Where an entry holds an image, skip the image but reproduce the rest word for word.

▶ [Given records]
◆ ◆ ◆ ◆ ◆

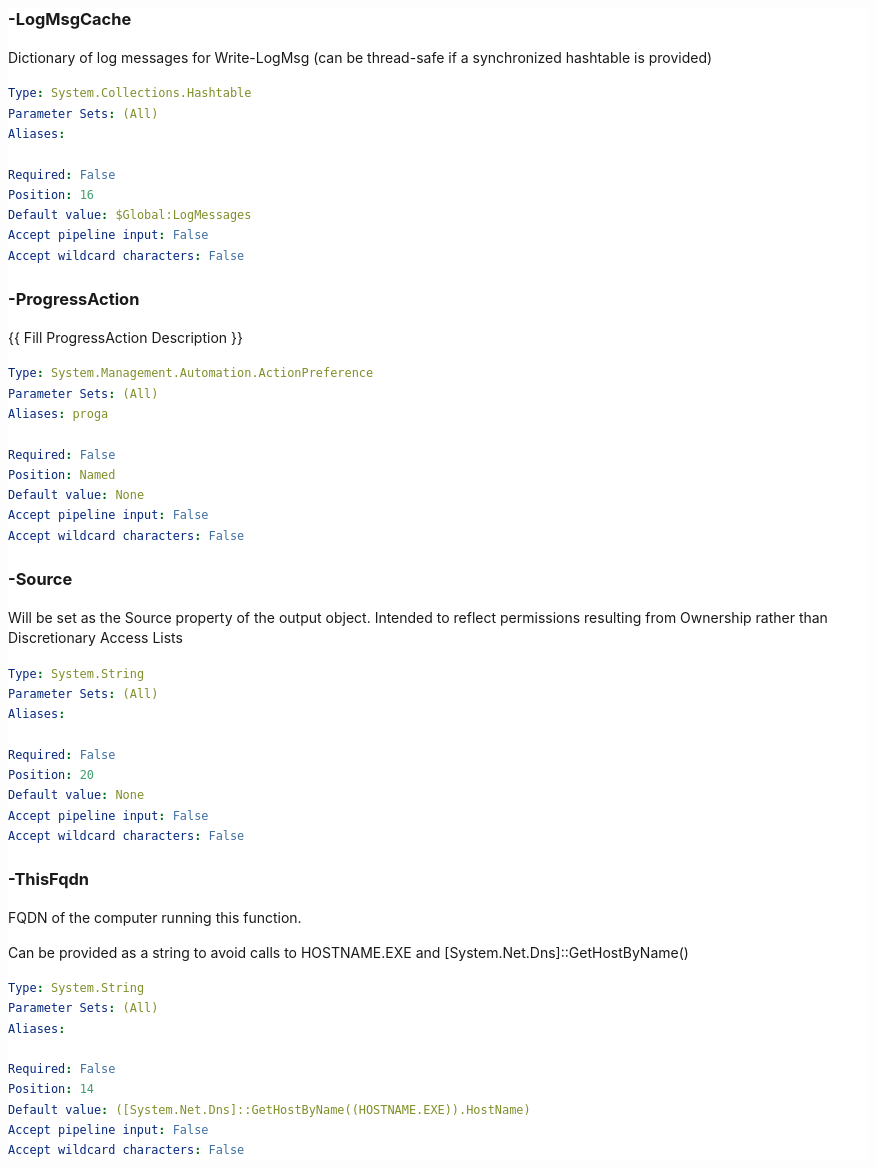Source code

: ### -LogMsgCache
Dictionary of log messages for Write-LogMsg (can be thread-safe if a synchronized hashtable is provided)

```yaml
Type: System.Collections.Hashtable
Parameter Sets: (All)
Aliases:

Required: False
Position: 16
Default value: $Global:LogMessages
Accept pipeline input: False
Accept wildcard characters: False
```

### -ProgressAction
{{ Fill ProgressAction Description }}

```yaml
Type: System.Management.Automation.ActionPreference
Parameter Sets: (All)
Aliases: proga

Required: False
Position: Named
Default value: None
Accept pipeline input: False
Accept wildcard characters: False
```

### -Source
Will be set as the Source property of the output object.
Intended to reflect permissions resulting from Ownership rather than Discretionary Access Lists

```yaml
Type: System.String
Parameter Sets: (All)
Aliases:

Required: False
Position: 20
Default value: None
Accept pipeline input: False
Accept wildcard characters: False
```

### -ThisFqdn
FQDN of the computer running this function.

Can be provided as a string to avoid calls to HOSTNAME.EXE and \[System.Net.Dns\]::GetHostByName()

```yaml
Type: System.String
Parameter Sets: (All)
Aliases:

Required: False
Position: 14
Default value: ([System.Net.Dns]::GetHostByName((HOSTNAME.EXE)).HostName)
Accept pipeline input: False
Accept wildcard characters: False
```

◆ ◆ ◆ ◆ ◆

▶ [Worked solution]
Source code

: ### -LogMsgCache
Dictionary of log messages for Write-LogMsg (can be thread-safe if a synchronized hashtable is provided)

```yaml
Type: System.Collections.Hashtable
Parameter Sets: (All)
Aliases:

Required: False
Position: 16
Default value: $Global:LogMessages
Accept pipeline input: False
Accept wildcard characters: False
```

### -ProgressAction
{{ Fill ProgressAction Description }}

```yaml
Type: System.Management.Automation.ActionPreference
Parameter Sets: (All)
Aliases: proga

Required: False
Position: Named
Default value: None
Accept pipeline input: False
Accept wildcard characters: False
```

### -Source
Will be set as the Source property of the output object.
Intended to reflect permissions resulting from Ownership rather than Discretionary Access Lists

```yaml
Type: System.String
Parameter Sets: (All)
Aliases:

Required: False
Position: 20
Default value: None
Accept pipeline input: False
Accept wildcard characters: False
```

### -ThisFqdn
FQDN of the computer running this function.

Can be provided as a string to avoid calls to HOSTNAME.EXE and \[System.Net.Dns\]::GetHostByName()

```yaml
Type: System.String
Parameter Sets: (All)
Aliases:

Required: False
Position: 14
Default value: ([System.Net.Dns]::GetHostByName((HOSTNAME.EXE)).HostName)
Accept pipeline input: False
Accept wildcard characters: False
```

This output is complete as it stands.